From bacteria in HD super antibiotics to fight them

Bacteria had never been observed at a similar level of detail: now the outermost part of the membrane that surrounds them has no more secrets and could be the key to finding new, more effective antibiotics, that is, super-antibiotics capable of fighting super-bacteria. that are resistant to currently available drugs. Adding to the optimism is the fact that, a century after the discovery of the first antibiotic, penicillin, its mechanism of action has finally been rebuilt.

Both findings are published in the US Academy of Sciences journal, PNAS. The first is due to the international group of cell biologists, microbiologists and nanotechnology experts coordinated by University College London and which includes King’s College London, the British University of Oxford and the US University of Princeton. Like a high-definition video, the images of living bacteria captured by the researchers manage to show hitherto unsuspected details.

For example, it has been seen that bacteria that have a protective outer layer, called Gram-negative bacteria, can have stronger and weaker points on their surface: areas made up of the building blocks that make up proteins alternate with areas that do not contain proteins, but molecules made of chains of sugars, called glycolipids, which keep the outer membrane taut. It is in these characteristics, note the researchers, led by Bart W. Hoogenboom of University College London, the key to being able to defeat antibiotic-resistant bacteria, such as A. baumannii, P. aeruginosa, Salmonella and E. coli, have now become a real threat.

“The outermost part of the membrane that covers the bacteria is a formidable barrier against antibiotics – observes Hoogenboom – and an important factor in the process that makes a bacterium resistant to drugs.

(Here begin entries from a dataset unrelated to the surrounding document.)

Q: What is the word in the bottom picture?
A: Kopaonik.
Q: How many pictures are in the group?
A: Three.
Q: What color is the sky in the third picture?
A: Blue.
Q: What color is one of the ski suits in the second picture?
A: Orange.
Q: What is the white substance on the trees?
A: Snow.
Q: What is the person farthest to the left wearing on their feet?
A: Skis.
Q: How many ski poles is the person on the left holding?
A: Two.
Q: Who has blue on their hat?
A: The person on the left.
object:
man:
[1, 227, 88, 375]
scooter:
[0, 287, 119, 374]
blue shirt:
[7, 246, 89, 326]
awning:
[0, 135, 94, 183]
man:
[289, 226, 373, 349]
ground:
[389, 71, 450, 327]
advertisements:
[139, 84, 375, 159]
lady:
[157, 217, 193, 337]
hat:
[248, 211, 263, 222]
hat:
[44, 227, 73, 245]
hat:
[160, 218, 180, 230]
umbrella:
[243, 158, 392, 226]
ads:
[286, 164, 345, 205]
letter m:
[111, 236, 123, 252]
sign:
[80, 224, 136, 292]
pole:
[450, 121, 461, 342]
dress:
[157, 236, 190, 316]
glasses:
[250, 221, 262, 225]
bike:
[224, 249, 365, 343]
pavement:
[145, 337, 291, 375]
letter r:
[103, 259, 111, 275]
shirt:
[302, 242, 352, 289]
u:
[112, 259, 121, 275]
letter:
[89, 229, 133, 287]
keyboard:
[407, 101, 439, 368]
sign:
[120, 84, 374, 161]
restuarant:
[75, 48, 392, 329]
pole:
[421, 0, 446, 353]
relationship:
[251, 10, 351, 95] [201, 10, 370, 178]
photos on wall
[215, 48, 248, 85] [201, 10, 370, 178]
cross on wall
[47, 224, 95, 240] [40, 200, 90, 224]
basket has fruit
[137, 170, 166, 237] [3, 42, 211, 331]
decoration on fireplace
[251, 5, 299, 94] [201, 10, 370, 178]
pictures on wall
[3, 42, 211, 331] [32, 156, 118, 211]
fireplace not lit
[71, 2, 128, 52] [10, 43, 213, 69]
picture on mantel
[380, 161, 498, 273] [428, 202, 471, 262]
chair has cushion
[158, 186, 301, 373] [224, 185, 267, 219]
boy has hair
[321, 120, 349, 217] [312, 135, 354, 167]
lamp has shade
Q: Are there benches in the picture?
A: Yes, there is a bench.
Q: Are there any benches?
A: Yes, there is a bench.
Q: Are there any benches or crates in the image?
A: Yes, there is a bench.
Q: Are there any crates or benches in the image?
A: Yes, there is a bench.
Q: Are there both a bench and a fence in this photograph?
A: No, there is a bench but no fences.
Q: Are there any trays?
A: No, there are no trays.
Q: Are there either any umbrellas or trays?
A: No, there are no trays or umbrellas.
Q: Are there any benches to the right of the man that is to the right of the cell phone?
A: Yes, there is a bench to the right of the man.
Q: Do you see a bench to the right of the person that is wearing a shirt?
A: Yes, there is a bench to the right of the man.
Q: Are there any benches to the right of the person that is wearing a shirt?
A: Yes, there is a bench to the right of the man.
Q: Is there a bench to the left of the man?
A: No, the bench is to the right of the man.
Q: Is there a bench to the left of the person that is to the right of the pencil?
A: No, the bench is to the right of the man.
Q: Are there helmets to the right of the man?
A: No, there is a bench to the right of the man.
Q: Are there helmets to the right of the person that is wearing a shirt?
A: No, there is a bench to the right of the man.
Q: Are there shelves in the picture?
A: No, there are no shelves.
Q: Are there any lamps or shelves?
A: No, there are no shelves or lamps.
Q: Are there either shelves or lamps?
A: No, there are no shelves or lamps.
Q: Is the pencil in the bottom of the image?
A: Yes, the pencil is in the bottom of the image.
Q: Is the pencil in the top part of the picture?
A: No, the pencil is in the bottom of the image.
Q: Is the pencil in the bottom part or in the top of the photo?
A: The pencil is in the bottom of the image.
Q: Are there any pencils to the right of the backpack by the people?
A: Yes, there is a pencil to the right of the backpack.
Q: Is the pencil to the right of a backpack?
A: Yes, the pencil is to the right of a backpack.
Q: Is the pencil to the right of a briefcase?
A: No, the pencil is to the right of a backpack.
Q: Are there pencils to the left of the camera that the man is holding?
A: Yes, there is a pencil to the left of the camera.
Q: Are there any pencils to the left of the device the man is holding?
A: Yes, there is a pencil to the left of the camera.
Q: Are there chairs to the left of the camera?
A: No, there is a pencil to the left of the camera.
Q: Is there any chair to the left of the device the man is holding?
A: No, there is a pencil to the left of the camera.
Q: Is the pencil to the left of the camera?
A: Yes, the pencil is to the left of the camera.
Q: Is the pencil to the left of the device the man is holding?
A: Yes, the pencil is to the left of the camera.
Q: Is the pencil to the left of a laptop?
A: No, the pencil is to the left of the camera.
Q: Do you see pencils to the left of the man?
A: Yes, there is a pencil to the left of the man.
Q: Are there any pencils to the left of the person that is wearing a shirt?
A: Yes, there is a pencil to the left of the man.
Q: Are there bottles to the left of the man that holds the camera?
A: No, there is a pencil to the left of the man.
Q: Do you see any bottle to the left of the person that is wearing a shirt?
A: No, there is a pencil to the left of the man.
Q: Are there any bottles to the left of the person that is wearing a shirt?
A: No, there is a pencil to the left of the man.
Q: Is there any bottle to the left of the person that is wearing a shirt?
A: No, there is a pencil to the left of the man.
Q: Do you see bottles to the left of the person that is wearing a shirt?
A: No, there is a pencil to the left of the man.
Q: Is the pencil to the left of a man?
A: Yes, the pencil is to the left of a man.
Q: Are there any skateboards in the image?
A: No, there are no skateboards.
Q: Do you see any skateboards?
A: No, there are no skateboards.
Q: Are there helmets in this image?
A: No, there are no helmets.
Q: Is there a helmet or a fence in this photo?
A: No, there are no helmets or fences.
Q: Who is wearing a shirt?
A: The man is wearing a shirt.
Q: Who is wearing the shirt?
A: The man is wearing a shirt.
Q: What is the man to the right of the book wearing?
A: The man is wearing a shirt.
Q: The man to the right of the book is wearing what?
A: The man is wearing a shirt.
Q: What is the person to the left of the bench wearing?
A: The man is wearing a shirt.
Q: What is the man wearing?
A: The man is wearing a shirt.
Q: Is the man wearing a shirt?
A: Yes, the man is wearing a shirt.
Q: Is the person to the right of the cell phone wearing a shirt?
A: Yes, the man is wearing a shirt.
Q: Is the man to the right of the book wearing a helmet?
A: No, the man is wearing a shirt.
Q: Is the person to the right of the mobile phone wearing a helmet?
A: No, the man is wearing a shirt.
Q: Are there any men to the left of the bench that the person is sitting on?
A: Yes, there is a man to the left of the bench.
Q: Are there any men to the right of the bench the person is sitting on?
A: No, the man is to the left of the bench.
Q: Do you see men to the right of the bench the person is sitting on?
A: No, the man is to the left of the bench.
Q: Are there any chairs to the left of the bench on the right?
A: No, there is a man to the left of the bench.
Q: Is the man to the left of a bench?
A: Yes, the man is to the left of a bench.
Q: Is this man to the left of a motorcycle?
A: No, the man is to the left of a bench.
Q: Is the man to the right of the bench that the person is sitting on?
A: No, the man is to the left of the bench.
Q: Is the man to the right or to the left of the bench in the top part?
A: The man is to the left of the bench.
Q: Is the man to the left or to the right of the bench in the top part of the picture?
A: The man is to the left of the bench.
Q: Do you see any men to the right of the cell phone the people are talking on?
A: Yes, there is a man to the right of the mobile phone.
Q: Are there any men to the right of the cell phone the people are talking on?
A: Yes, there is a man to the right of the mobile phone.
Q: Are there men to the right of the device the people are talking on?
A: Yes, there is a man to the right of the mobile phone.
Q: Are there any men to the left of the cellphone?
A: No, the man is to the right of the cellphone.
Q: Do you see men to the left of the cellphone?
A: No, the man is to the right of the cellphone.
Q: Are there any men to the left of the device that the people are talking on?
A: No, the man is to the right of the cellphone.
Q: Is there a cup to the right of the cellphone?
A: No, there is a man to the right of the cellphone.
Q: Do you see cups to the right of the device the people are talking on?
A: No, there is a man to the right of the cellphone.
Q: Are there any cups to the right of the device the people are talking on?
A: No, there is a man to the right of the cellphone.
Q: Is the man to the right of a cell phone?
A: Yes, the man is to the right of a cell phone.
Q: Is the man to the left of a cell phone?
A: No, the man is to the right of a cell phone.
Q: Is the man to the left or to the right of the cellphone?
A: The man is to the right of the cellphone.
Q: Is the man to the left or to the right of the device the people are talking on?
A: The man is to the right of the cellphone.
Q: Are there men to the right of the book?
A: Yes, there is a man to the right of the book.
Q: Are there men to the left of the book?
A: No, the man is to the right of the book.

Until now it was not clear, however, how this barrier worked. this is why we have decided to analyze it in detail “. It was painstaking work, in which the researchers ran a tiny needle over the living colonies of Escherichia coli (E. coli), in order to perceive their shape. Since the tip of the needle is only a few nanometers wide, this made it possible to visualize the molecular structures on the outermost part of the membrane that surrounds them.

Complementary to this research is that carried out by the British University of Sheffield on the mechanism of action of penicillin, in which the group led by Simon Foster saw that the group of beta-lactam antibiotics (to which penicillin belongs) create holes in the outer membrane that surrounds the bacterial bacteria, which expands as it grows, thus killing the bacterium. This discovery, too, can now be used to develop new antibiotics against resistant bacteria.